Complainant never imagined that, in his twilight years and in his quest for justice, he would be publicly humiliated by a young lawyer actively participating in the conference, who was neither a party to the labor case nor was authorized by the Mayon Council to appear on its behalf.

Respondent avers that he has assisted Fajut in several cases. In addition, Fajut also consulted respondent on the legality of ordinances and resolutions submitted to his office as a member of the Sangguniang Bayan of Malinao, Albay. When Fajut was elected Chair of the Mayon Council, he asked respondent to help him on legal matters concerning his new role.

Issue: WON respondent was improper and violated the Code of Professional Responsibility.

Held:

As servants of the law, lawyers must be model citizens and set the example of obedience to law. The practice of law is a privilege bestowed on lawyers who meet high standards of legal proficiency and morality. Canon 1 of the Code of Professional Responsibility expresses the lawyer's fundamental duty to "uphold the Constitution, obey the laws of the land and promote respect for law" Respondent's display of improper attitude and arrogance toward an elderly constitute conduct unbecoming of a member of the legal profession and cannot be tolerated by this court.

Respondent also violated Canon 7 of the Code of Professional Responsibility, which enjoins lawyers to uphold the dignity and integrity of the legal profession at all times. Rule 7.03 provides:

Rule 7.03 — A lawyer shall not engage in conduct that adversely reflect on his fitness to practice law, nor shall he, whether in public or private life behave in scandalous manner to the discredit of the legal profession.

Furthermore, Rule 8.01 of Canon 8 requires a lawyer to employ respectful and restrained language in keeping with the dignity of the legal profession.42 Although the remark was allegedly made in response to undue provocation and pestering on the part of complainant, respondent should have exercised restraint. Notwithstanding his personal opinion on the merits of complainant's claims, it was improper for respondent to state that even if complainant brought 10 (or as many) lawyers as he wanted, he would not prosper in his claims against the Mayon Council. Careless remarks such as this tend to create and promote distrust in the administration of justice, undermine the people's confidence in the legal profession, and erode public respect for it. "Things done cannot be undone and words uttered cannot be taken back."

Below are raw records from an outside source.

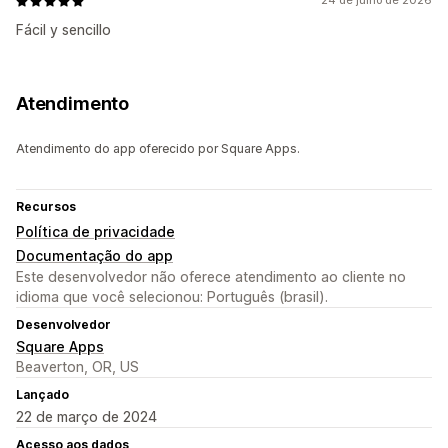
24 de julho de 2026
Fácil y sencillo
Atendimento
Atendimento do app oferecido por Square Apps.
Recursos
Política de privacidade
Documentação do app
Este desenvolvedor não oferece atendimento ao cliente no
idioma que você selecionou: Português (brasil).
Desenvolvedor
Square Apps
Beaverton, OR, US
Lançado
22 de março de 2024
Acesso aos dados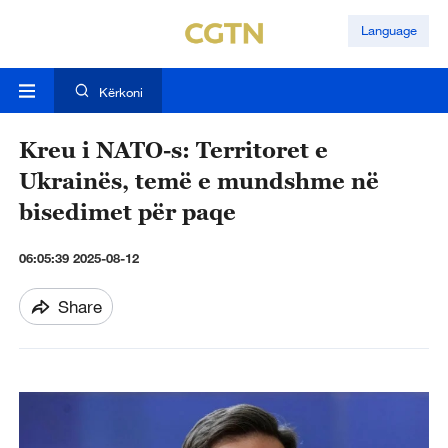
Language
Kërkoni
Kreu i NATO-s: Territoret e
Ukrainës, temë e mundshme në
bisedimet për paqe
06:05:39 2025-08-12
Share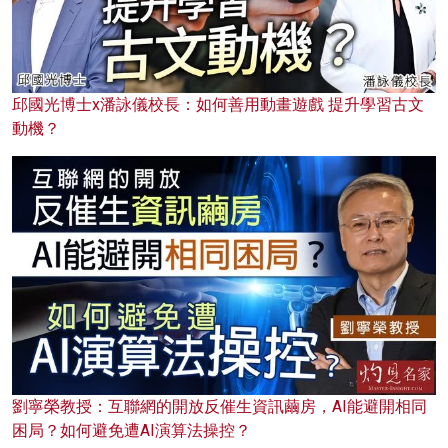
邱國光博士x潘詠儀校長：如何善用動畫遊戲 提升學習古文
動機？
劉寧榮教授：互聯網的開放反催生資訊繭房，AI能避開相同
困局？如何避免遭AI演算法操控？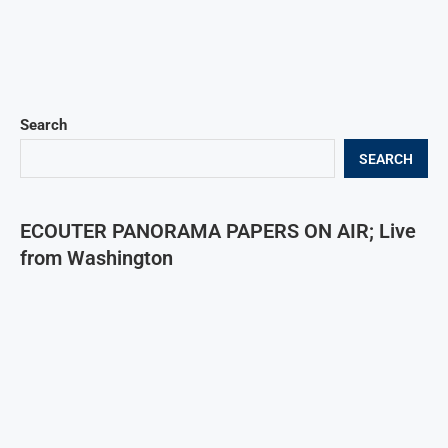
Search
SEARCH
ECOUTER PANORAMA PAPERS ON AIR; Live
from Washington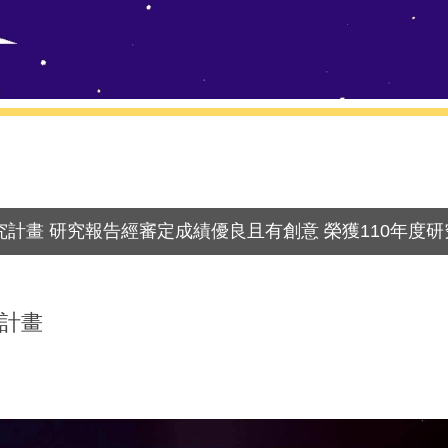
研究計畫 研究報告經審定成績優良且有創意 榮獲110年度
究計畫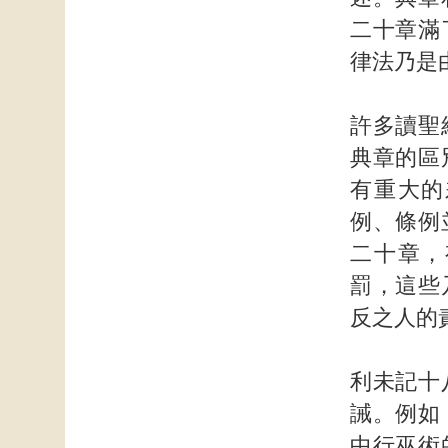
二十章滿
律法乃是
許多讀聖
典章的區
有重大的
例、條例
二十章，
罰，這些
反之人的
利未記十
誡。例如
中行巫術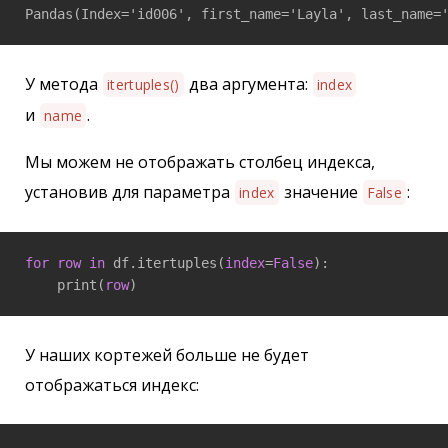
У метода
два аргумента:
itertuples()
index
и
.
name
Мы можем не отображать столбец индекса,
установив для параметра
значение
:
index
False
for
row
in
 df.itertuples(
index
=
False
):

    print(
row
У наших кортежей больше не будет
отображаться индекс: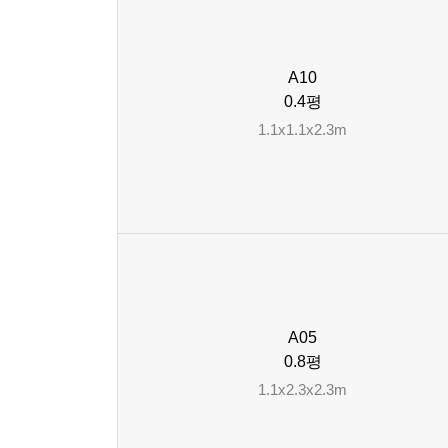
A10
0.4평
1.1x1.1x2.3m
A05
0.8평
1.1x2.3x2.3m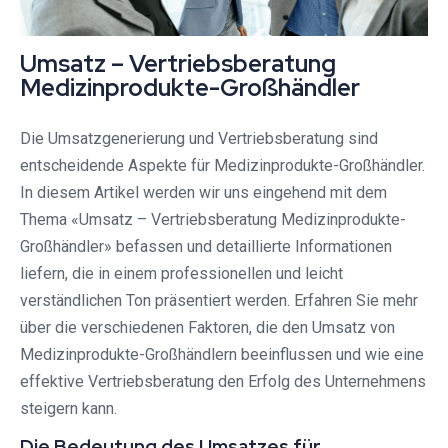
Umsatz – Vertriebsberatung
Medizinprodukte-Großhändler
Die Umsatzgenerierung und Vertriebsberatung sind
entscheidende Aspekte für Medizinprodukte-Großhändler.
In diesem Artikel werden wir uns eingehend mit dem
Thema «Umsatz – Vertriebsberatung Medizinprodukte-
Großhändler» befassen und detaillierte Informationen
liefern, die in einem professionellen und leicht
verständlichen Ton präsentiert werden. Erfahren Sie mehr
über die verschiedenen Faktoren, die den Umsatz von
Medizinprodukte-Großhändlern beeinflussen und wie eine
effektive Vertriebsberatung den Erfolg des Unternehmens
steigern kann.
Die Bedeutung des Umsatzes für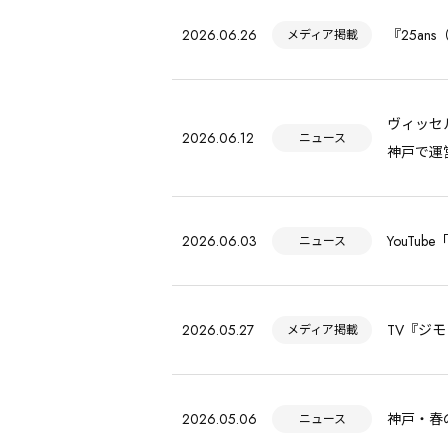
2026.06.26
『25a
メディア掲載
ヴィッセ
2026.06.12
ニュース
神戸で運
2026.06.03
YouTub
ニュース
2026.05.27
TV『ジ
メディア掲載
2026.05.06
神戸・春
ニュース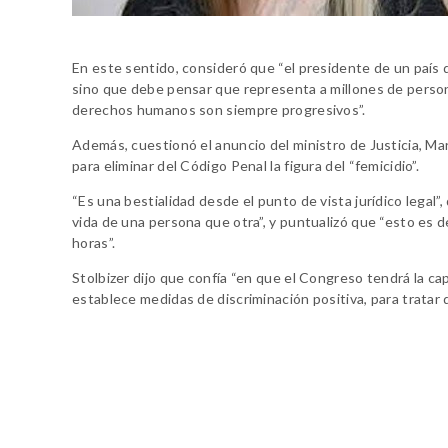
En este sentido, consideró que “el presidente de un país
sino que debe pensar que representa a millones de perso
derechos humanos son siempre progresivos”.
Además, cuestionó el anuncio del ministro de Justicia, Ma
para eliminar del Código Penal la figura del “femicidio”.
“Es una bestialidad desde el punto de vista jurídico legal”
vida de una persona que otra”, y puntualizó que “esto es 
horas”.
Stolbizer dijo que confía “en que el Congreso tendrá la ca
establece medidas de discriminación positiva, para tratar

Feelings between litigants may exist, but they should not be allowed to influence counsels in their conduct and demeanor towards each other or towards suitors in the case. As officers of the court and members of the bar, lawyers are expected to be always above reproach. They cannot indulge in offensive personalities. They should always be temperate, patient, and courteous both in speech and conduct, not only towards the court but also towards adverse parties and witnesses.

It has been ruled:

To note, "the possession of good moral character is both a condition precedent and a continuing requirement to warrant admission to the Bar and to retain membership in the legal profession." This proceeds from the lawyer's duty to observe the highest degree of morality in order to safeguard the Bar's integrity. Consequently, any errant behavior on the part of a, lawyer, be it in the lawyer's public or private activities, which tends to show deficiency in moral character, honesty, probity or good demeanor, is sufficient to warrant suspension or disbarment.